Monday, 14 March 2016, 13:30 Last update: about 9 years ago

Guy Verhofstadt, the leader of the liberal ALDE bloc in the European Parliament has warned that should a proposed migrant repatriation deal between the European Union and Turkey come to fruition, a new migrant route to Malta will be developed by migrant smugglers.

Speaking this week, Verhofstadt said: “This agreement will dramatically reduce the legal entry points into the Union, forcing desperate refugees to look for other routes.

“We will see, once again, the revival of the Lampedusa route, a new Malta route, a new Albanian route, and a new Bulgarian route.”

As the European Union tries to send thousands of migrants back to Turkey and close the heavily travelled Balkans route, concern is mounting that people desperate to find sanctuary or jobs in Europe are already using smugglers to find other pathways.

Albania, Hungary, Bulgaria and Romania are alternative tracks, government ministers and experts say, and Spain is in contact with Algeria and Morocco to try to stop new routes opening from there.

“We must not let our guard down. We have to be careful,” Spanish Interior Minister Jorge Fernandez Diaz warned on Thursday as he arrived for talks with his EU counterparts in Brussels.

More than 130,000 migrants have entered Greece this year, but their path north through the Balkans to places like Germany and Scandinavia is essentially blocked, due to tight border controls.

Serbian officials said on Thursday that around 150 people are coming to Serbia each day via a dangerous track through Bulgaria, and there are frequent reports of robberies and severe beatings by locals.

Smugglers are likely to take advantage of the EU’s tentative deal with Turkey coupled with the border chokeholds through the Balkans, some experts say.

“This will be a major win for smuggling groups,” Tuesday Reitano from the Global Initiative against Transnational Organized Crime told The Associated Press. “The effects are already visible.”

Reitano said groups of 50 or more migrants are already reported to have been smuggled through Albania by local mafia. Clandestine routes are opening again in Hungary, where authorities report that more people are breaching the razor-wire fence on its southern border.

Italy fears many may head west toward Albania, and take to boats to cross the Adriatic Sea.

“So far we have no evidence of any huge flow,” Italian Interior Minister Angelino Alfano said. He acknowledged that it would be logical to expect movement, given developments in the Balkans, but that “this is not a fact today.”
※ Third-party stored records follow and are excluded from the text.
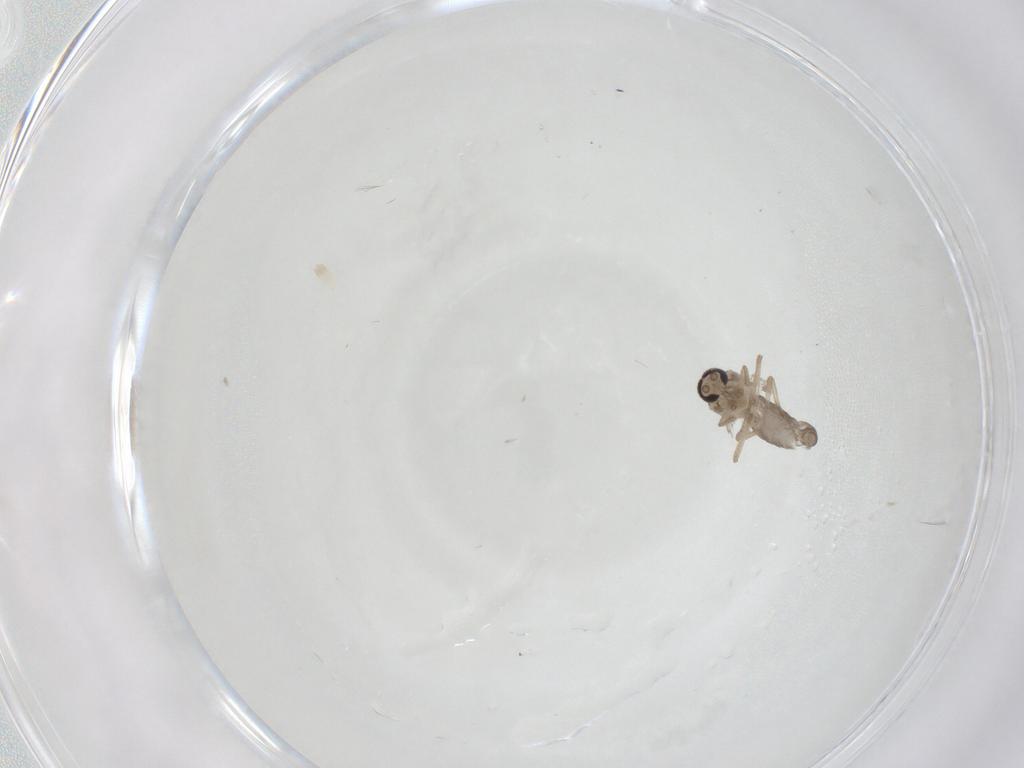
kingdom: Animalia
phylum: Arthropoda
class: Insecta
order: Diptera
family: Ceratopogonidae
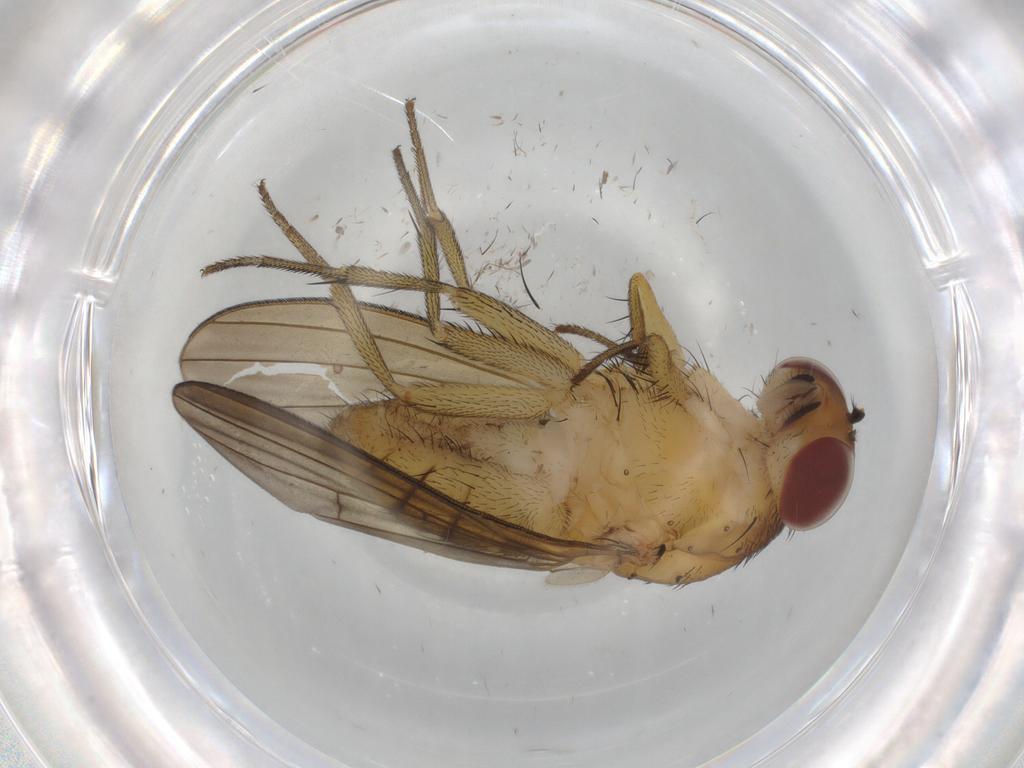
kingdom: Animalia
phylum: Arthropoda
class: Insecta
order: Diptera
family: Ceratopogonidae
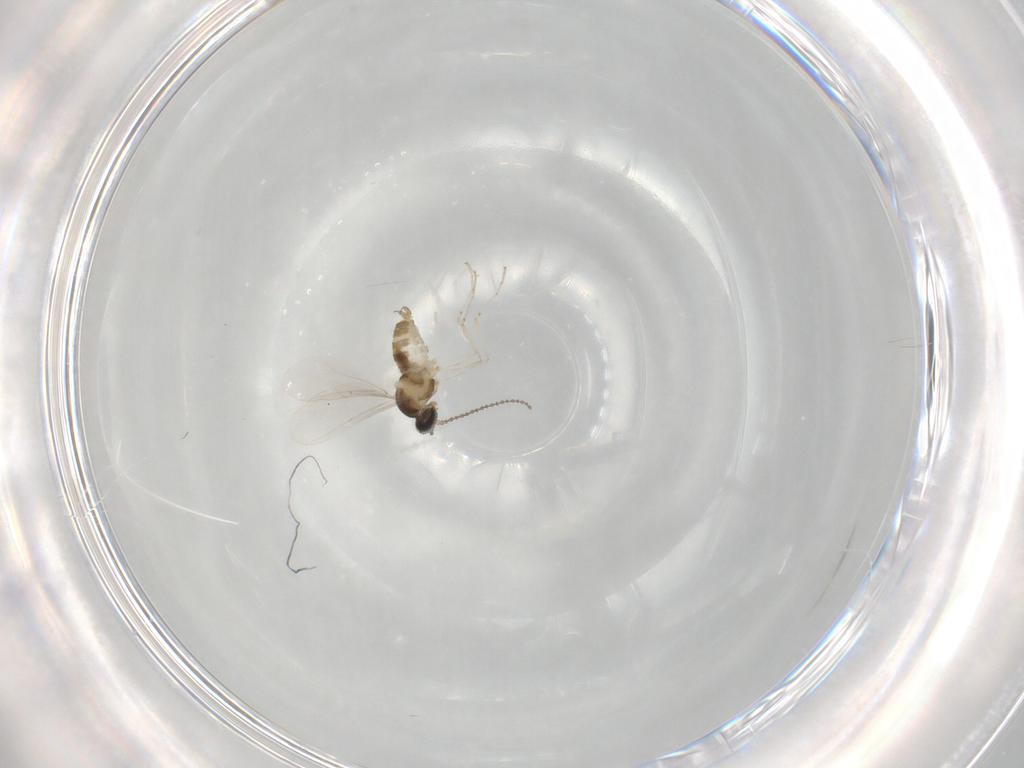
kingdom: Animalia
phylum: Arthropoda
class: Insecta
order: Diptera
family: Cecidomyiidae
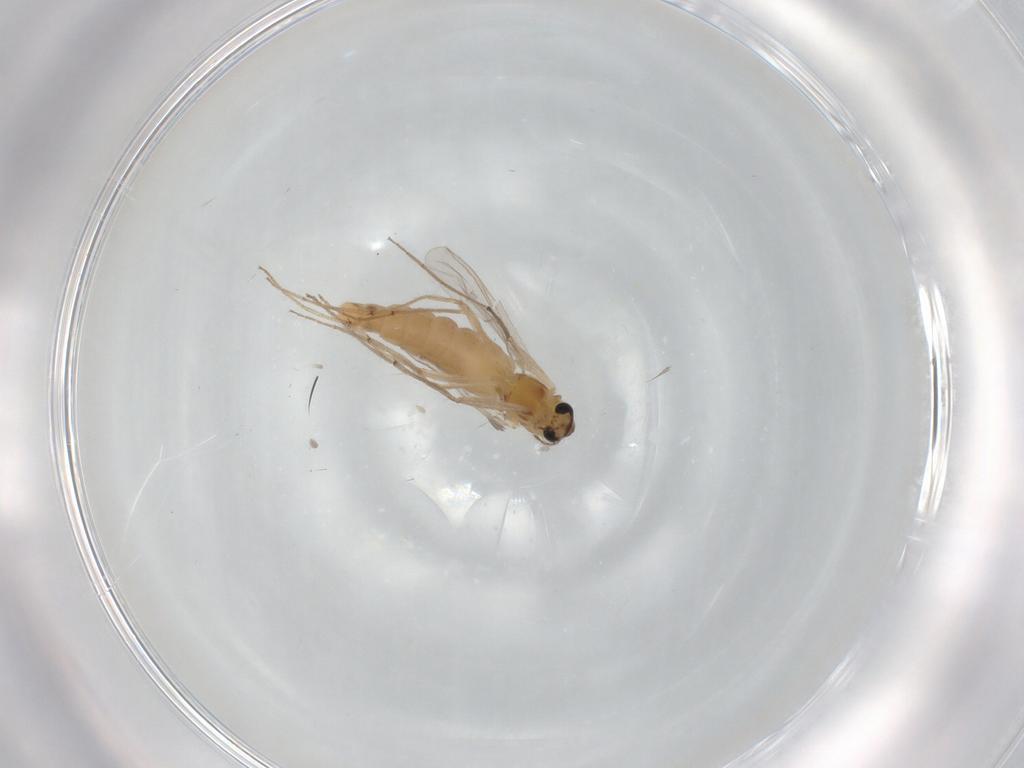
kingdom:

While the routes are tricky to monitor, and movements can change quickly from day to day, the EU’s border agency Frontex said its personnel have not spotted any big shifts yet.

However, contingency planning is well under way should things change.

“Albania is just one of the possibilities,” Frontex’s deputy executive director, Berndt Korner, said in Belgrade on Thursday.

“The same goes also for the western coast of Greece, the same might also go for Montenegro,” he added. “(Whether) it goes up to Croatia remains to be seen, but it is definitely one of the possibilities that are under consideration.”

Once the weather improves, people could turn back to the dangerous route across the Mediterranean Sea from Libya to Italy. Thousands have died off the Italian island of Lampedusa in recent years trying to make that crossing.

German Interior Minister Thomas de Maiziere said that Berlin and Rome are in close contact “to make sure well in advance that we have no repeat of what has been going on along the Balkans route.”

The EU’s in-principle deal with Turkey — a legally complex and unclear agreement essentially outsourcing Europe’s refugee woes — remains a concern for many.